18:34 <digitalcircuit> kentonv: Low priority update from a week ago or so, ACME account auto-created successfully here. I'll find out tomorrow after renew if the automatic certificate switchover was successful :)

18:34 <TMM> Hmm, it doesn't seem to include the intermediate certs there or maybe I'm just not looking at it right

18:37 <kentonv> TMM, `certChain` should include intermediates

18:37 <kentonv> you should see multiple BEGIN CERTIFICATE / END CERTIFICATE blocks all concatenated together under `certChain`

18:49 <TMM> kentonv: thank you! I'll write a script to extract these into a format nginx can read then

18:50 <TMM> kentonv: and I'm sorry the whole sandstorm thing didn't work out financially :( My company could probably pay for some kind of support contract on a self hosted version if that's something that exists?

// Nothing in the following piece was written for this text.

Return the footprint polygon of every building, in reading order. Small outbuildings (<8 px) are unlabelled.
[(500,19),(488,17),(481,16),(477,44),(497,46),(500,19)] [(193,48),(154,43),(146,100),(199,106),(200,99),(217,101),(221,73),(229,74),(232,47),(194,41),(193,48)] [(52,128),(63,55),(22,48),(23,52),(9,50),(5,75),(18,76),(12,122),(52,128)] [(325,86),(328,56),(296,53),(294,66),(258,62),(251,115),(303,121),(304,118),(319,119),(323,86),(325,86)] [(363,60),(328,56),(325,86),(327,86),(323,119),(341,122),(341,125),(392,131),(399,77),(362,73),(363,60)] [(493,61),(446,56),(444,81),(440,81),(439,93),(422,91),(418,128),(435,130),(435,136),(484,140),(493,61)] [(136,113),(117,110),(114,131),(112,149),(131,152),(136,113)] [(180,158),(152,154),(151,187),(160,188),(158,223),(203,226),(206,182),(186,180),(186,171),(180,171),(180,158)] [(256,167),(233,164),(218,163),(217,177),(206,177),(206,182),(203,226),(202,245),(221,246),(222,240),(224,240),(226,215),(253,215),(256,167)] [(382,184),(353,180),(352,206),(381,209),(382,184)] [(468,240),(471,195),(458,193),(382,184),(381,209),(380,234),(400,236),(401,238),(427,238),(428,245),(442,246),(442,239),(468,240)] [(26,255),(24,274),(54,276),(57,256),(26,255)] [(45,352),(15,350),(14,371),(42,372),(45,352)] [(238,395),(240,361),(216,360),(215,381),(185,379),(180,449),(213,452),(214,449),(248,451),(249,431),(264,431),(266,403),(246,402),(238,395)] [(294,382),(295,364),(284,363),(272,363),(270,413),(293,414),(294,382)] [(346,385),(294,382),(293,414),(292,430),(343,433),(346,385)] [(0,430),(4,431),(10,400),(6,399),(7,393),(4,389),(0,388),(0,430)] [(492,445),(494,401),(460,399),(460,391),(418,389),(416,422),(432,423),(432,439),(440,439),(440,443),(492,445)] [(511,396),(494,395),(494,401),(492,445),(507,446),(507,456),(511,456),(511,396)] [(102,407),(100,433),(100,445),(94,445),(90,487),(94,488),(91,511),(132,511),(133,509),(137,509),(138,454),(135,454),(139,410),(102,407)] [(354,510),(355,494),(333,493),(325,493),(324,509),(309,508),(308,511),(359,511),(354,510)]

18:53 <kentonv> not really. I certainly wouldn't have time to offer reliable support, so can't in good conscience sell support contracts. If you're looking for somewhere to throw money, though, https://github.com/zenhack does a lot of Sandstorm work and accepts sponsorship via github sponsors. :)

18:59 <TMM> Alright! I'll see how I can have my company do sponsorship on GitHub then

18:59 <TMM> My accountant always has... Questions. :P

20:54 <TimMc> TMM: It's good for them. Builds character. :-)

21:00 <isd> I think I'm going to send a pr for the cgroups stuff without actually adding any policy. It will make the backup thing easy to fix.